→ **Your goal**
A verbatim repeat of the records beneath this line is needed.

→ **Dataset records**
#####
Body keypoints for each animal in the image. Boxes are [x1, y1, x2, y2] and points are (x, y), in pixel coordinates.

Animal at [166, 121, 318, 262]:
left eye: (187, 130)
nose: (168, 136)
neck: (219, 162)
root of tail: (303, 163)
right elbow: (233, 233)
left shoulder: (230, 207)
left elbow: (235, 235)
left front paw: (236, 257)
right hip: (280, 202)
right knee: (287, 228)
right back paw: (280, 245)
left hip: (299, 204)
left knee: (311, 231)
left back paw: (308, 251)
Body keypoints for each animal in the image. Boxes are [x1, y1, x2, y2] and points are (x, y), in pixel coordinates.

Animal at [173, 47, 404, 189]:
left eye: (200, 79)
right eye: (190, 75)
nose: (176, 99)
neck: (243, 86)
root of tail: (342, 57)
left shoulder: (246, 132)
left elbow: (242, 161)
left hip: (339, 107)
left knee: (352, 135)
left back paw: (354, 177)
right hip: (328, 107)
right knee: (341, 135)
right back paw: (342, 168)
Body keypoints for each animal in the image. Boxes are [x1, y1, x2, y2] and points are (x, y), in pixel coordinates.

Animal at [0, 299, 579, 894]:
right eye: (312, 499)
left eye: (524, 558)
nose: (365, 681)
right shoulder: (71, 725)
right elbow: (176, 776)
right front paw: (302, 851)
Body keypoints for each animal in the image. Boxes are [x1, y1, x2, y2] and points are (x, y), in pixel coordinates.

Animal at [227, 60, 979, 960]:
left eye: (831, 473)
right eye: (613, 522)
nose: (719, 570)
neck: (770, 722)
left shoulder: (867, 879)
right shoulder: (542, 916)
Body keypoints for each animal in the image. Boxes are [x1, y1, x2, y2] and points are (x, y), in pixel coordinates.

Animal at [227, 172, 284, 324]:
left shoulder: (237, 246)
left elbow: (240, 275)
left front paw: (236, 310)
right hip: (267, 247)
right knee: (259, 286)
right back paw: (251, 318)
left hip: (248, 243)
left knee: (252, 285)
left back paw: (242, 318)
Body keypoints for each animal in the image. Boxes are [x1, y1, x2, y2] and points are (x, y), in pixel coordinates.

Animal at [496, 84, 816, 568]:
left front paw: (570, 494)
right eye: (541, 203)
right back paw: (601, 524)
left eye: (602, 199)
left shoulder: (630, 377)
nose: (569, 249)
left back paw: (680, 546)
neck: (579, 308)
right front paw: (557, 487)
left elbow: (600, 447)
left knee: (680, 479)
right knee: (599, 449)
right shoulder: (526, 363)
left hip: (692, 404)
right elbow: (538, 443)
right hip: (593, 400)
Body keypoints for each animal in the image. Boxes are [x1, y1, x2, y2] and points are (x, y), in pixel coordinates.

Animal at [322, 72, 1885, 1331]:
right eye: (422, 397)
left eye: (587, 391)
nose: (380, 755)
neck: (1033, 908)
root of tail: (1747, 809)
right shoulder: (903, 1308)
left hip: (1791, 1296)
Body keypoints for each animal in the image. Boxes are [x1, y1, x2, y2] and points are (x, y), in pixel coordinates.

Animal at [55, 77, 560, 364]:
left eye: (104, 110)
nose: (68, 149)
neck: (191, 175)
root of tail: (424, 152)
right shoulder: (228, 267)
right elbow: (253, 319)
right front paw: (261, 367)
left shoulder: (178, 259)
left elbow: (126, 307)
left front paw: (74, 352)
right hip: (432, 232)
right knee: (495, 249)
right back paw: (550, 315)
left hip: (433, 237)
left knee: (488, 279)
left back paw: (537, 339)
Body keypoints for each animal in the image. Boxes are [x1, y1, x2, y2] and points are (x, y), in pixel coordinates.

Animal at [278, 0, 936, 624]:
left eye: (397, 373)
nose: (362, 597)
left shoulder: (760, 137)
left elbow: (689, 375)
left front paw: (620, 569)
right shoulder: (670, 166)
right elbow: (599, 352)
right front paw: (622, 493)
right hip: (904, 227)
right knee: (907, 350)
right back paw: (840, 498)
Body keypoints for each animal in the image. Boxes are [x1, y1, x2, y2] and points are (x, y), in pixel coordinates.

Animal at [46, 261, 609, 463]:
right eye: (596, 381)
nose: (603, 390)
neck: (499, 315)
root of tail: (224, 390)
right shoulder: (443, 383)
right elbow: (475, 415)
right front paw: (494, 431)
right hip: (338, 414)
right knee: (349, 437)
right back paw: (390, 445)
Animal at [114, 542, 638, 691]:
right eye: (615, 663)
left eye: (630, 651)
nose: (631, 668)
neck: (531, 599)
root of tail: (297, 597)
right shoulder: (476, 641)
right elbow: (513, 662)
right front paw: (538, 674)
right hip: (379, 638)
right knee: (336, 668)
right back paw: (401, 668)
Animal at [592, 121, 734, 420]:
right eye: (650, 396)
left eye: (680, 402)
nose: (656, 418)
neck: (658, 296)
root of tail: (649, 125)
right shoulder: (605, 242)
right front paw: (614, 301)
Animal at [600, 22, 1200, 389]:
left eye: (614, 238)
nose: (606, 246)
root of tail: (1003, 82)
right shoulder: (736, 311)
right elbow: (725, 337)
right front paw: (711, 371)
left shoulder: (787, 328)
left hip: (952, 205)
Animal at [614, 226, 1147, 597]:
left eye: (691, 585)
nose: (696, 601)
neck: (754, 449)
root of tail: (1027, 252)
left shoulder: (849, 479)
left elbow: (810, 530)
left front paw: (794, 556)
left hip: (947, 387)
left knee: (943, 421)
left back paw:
#####
→ **Response to this exercise**
Body keypoints for each animal in the image. Boxes are [x1, y1, x2, y2] and points are (x, y), in pixel coordinates.

Animal at [166, 121, 318, 262]:
left eye: (187, 130)
nose: (168, 136)
neck: (219, 162)
root of tail: (303, 163)
right elbow: (233, 233)
left shoulder: (230, 207)
left elbow: (235, 235)
left front paw: (236, 257)
right hip: (280, 202)
right knee: (287, 228)
right back paw: (280, 245)
left hip: (299, 204)
left knee: (311, 231)
left back paw: (308, 251)
Body keypoints for each animal in the image. Boxes are [x1, y1, x2, y2] and points are (x, y), in pixel coordinates.

Animal at [173, 47, 404, 189]:
left eye: (200, 79)
right eye: (190, 75)
nose: (176, 99)
neck: (243, 86)
root of tail: (342, 57)
left shoulder: (246, 132)
left elbow: (242, 161)
left hip: (339, 107)
left knee: (352, 135)
left back paw: (354, 177)
right hip: (328, 107)
right knee: (341, 135)
right back paw: (342, 168)
Body keypoints for each animal in the image. Boxes are [x1, y1, x2, y2] and points are (x, y), in pixel coordinates.

Animal at [0, 299, 579, 894]:
right eye: (312, 499)
left eye: (524, 558)
nose: (365, 681)
right shoulder: (71, 725)
right elbow: (176, 776)
right front paw: (302, 851)
Body keypoints for each animal in the image. Boxes are [x1, y1, x2, y2] and points are (x, y), in pixel coordinates.

Animal at [227, 60, 979, 960]:
left eye: (831, 473)
right eye: (613, 522)
nose: (719, 570)
neck: (770, 722)
left shoulder: (867, 879)
right shoulder: (542, 916)
Body keypoints for each animal in the image. Boxes are [x1, y1, x2, y2] and points are (x, y), in pixel coordinates.

Animal at [227, 172, 284, 324]:
left shoulder: (237, 246)
left elbow: (240, 275)
left front paw: (236, 310)
right hip: (267, 247)
right knee: (259, 286)
right back paw: (251, 318)
left hip: (248, 243)
left knee: (252, 285)
left back paw: (242, 318)
Body keypoints for each animal in the image. Boxes are [x1, y1, x2, y2] and points are (x, y), in pixel coordinates.

Animal at [496, 84, 816, 568]:
left front paw: (570, 494)
right eye: (541, 203)
right back paw: (601, 524)
left eye: (602, 199)
left shoulder: (630, 377)
nose: (569, 249)
left back paw: (680, 546)
neck: (579, 308)
right front paw: (557, 487)
left elbow: (600, 447)
left knee: (680, 479)
right knee: (599, 449)
right shoulder: (526, 363)
left hip: (692, 404)
right elbow: (538, 443)
right hip: (593, 400)
Body keypoints for each animal in the image. Boxes are [x1, y1, x2, y2] and points are (x, y), in pixel coordinates.

Animal at [322, 72, 1885, 1331]:
right eye: (422, 397)
left eye: (587, 391)
nose: (380, 755)
neck: (1033, 908)
root of tail: (1747, 809)
right shoulder: (903, 1308)
left hip: (1791, 1296)
Body keypoints for each animal in the image. Boxes are [x1, y1, x2, y2] and points are (x, y), in pixel coordinates.

Animal at [55, 77, 560, 364]:
left eye: (104, 110)
nose: (68, 149)
neck: (191, 175)
root of tail: (424, 152)
right shoulder: (228, 267)
right elbow: (253, 319)
right front paw: (261, 367)
left shoulder: (178, 259)
left elbow: (126, 307)
left front paw: (74, 352)
right hip: (432, 232)
right knee: (495, 249)
right back paw: (550, 315)
left hip: (433, 237)
left knee: (488, 279)
left back paw: (537, 339)
Body keypoints for each animal in the image. Boxes are [x1, y1, x2, y2] and points are (x, y), in pixel coordinates.

Animal at [278, 0, 936, 624]:
left eye: (397, 373)
nose: (362, 597)
left shoulder: (760, 137)
left elbow: (689, 375)
left front paw: (620, 569)
right shoulder: (670, 166)
right elbow: (599, 352)
right front paw: (622, 493)
right hip: (904, 227)
right knee: (907, 350)
right back paw: (840, 498)
Body keypoints for each animal in the image. Boxes are [x1, y1, x2, y2] and points are (x, y), in pixel coordinates.

Animal at [46, 261, 609, 463]:
right eye: (596, 381)
nose: (603, 390)
neck: (499, 315)
root of tail: (224, 390)
right shoulder: (443, 383)
right elbow: (475, 415)
right front paw: (494, 431)
right hip: (338, 414)
right knee: (349, 437)
right back paw: (390, 445)
Animal at [114, 542, 638, 691]:
right eye: (615, 663)
left eye: (630, 651)
nose: (631, 668)
neck: (531, 599)
root of tail: (297, 597)
right shoulder: (476, 641)
right elbow: (513, 662)
right front paw: (538, 674)
right hip: (379, 638)
right knee: (336, 668)
right back paw: (401, 668)
Animal at [592, 121, 734, 420]:
right eye: (650, 396)
left eye: (680, 402)
nose: (656, 418)
neck: (658, 296)
root of tail: (649, 125)
right shoulder: (605, 242)
right front paw: (614, 301)
Animal at [600, 22, 1200, 389]:
left eye: (614, 238)
nose: (606, 246)
root of tail: (1003, 82)
right shoulder: (736, 311)
right elbow: (725, 337)
right front paw: (711, 371)
left shoulder: (787, 328)
left hip: (952, 205)
Animal at [614, 226, 1147, 597]:
left eye: (691, 585)
nose: (696, 601)
neck: (754, 449)
root of tail: (1027, 252)
left shoulder: (849, 479)
left elbow: (810, 530)
left front paw: (794, 556)
left hip: (947, 387)
left knee: (943, 421)
left back paw:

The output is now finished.